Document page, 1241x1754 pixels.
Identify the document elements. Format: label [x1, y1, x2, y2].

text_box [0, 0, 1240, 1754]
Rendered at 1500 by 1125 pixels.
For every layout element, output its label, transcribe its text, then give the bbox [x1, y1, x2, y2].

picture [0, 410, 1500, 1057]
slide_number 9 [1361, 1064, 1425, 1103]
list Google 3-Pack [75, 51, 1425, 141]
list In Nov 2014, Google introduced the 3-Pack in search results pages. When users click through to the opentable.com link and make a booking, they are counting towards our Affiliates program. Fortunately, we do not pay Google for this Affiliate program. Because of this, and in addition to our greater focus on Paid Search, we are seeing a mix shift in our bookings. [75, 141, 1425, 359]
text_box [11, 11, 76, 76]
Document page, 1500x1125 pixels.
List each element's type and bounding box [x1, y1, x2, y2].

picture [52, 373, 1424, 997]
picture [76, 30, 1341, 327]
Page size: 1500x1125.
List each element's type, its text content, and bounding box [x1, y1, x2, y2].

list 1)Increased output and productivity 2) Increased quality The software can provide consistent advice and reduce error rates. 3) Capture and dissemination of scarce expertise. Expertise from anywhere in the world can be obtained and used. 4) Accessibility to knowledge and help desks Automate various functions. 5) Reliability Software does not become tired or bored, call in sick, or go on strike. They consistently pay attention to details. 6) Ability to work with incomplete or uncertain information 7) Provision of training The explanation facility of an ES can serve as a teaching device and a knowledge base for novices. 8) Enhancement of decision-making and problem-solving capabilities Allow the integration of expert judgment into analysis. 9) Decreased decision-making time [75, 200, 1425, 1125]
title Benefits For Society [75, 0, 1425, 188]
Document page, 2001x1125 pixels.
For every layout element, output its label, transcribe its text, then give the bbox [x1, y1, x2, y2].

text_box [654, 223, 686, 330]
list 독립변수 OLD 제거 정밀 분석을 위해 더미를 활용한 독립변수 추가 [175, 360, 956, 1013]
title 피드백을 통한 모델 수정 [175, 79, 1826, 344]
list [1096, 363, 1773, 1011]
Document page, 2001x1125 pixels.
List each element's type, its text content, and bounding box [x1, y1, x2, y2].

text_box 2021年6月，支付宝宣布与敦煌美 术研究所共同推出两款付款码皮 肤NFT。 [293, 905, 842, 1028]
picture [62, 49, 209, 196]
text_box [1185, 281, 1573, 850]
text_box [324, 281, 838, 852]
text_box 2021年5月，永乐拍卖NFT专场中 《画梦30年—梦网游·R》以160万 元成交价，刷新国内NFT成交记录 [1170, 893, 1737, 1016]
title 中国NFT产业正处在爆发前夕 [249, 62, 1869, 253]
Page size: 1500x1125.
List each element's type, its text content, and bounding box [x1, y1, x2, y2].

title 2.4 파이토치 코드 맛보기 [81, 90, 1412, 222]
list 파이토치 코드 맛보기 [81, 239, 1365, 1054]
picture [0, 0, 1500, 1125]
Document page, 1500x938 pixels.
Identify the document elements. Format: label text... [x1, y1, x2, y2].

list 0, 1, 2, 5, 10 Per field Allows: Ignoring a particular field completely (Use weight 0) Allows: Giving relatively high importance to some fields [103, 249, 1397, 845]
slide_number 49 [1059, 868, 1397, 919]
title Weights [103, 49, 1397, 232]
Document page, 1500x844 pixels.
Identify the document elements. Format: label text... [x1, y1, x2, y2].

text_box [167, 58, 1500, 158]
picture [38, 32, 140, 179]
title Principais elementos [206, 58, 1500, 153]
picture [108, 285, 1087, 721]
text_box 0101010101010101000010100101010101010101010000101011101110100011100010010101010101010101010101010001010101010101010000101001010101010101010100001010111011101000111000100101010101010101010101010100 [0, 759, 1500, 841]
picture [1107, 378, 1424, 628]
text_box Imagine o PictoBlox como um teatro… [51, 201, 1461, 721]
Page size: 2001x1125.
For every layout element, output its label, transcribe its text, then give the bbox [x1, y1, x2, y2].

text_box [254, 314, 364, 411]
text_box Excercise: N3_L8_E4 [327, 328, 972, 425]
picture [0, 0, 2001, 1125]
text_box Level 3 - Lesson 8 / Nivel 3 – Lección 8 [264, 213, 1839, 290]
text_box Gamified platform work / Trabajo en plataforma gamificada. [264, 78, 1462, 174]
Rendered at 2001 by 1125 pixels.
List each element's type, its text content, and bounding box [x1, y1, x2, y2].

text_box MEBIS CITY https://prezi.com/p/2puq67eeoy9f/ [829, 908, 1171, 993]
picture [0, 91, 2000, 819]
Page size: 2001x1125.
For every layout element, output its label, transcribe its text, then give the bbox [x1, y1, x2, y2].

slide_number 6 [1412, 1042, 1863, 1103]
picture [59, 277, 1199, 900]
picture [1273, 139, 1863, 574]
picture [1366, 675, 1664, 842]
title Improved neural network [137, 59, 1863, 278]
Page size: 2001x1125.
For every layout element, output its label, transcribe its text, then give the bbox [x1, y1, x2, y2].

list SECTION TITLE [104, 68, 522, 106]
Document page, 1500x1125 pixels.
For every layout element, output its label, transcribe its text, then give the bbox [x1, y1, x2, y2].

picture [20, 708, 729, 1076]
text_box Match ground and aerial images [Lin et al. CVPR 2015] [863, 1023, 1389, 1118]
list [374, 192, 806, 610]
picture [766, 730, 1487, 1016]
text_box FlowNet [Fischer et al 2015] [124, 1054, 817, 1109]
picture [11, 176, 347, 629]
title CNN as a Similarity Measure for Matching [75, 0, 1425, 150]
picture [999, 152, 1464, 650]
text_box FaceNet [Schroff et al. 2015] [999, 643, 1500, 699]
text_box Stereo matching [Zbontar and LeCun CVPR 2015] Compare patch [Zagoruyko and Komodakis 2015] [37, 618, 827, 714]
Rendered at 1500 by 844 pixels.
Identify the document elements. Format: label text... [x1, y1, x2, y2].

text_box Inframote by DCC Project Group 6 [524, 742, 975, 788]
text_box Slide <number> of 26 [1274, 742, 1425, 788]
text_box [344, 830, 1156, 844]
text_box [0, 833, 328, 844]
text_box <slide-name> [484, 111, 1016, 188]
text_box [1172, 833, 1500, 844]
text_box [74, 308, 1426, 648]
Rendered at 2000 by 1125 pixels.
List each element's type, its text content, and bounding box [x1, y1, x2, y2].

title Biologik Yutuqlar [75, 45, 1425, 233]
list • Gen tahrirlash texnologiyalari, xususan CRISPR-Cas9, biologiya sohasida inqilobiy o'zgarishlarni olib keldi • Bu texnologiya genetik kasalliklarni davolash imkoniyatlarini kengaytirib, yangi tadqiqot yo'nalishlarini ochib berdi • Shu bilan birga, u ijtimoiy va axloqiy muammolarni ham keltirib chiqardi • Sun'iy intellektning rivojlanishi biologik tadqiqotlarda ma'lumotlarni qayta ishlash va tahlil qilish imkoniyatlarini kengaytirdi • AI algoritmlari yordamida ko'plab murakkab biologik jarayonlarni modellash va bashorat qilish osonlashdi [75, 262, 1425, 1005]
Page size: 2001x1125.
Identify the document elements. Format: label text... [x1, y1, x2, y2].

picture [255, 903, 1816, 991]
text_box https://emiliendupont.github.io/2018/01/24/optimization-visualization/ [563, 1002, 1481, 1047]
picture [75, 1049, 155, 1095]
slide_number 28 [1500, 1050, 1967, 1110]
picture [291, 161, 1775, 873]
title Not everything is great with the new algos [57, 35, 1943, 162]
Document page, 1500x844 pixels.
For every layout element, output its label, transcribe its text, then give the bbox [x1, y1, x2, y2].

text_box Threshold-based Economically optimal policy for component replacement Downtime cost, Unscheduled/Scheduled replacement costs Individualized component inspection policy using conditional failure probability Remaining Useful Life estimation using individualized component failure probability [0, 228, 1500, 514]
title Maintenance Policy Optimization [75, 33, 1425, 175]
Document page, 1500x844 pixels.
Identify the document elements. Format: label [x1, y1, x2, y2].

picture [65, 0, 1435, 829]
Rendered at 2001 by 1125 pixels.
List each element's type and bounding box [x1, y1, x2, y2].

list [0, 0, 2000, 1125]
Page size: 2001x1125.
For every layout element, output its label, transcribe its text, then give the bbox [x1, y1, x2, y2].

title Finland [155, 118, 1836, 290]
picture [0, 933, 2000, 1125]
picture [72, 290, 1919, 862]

----

* ACTIVITY: Restate word for word only the lines running from the beginning of the data to the line holding "Rendered at 1500 by 1125 pixels.", both included.

* EXPECTED ANSWER:
Document page, 1241x1754 pixels.
Identify the document elements. Format: label [x1, y1, x2, y2].

text_box [0, 0, 1240, 1754]
Rendered at 1500 by 1125 pixels.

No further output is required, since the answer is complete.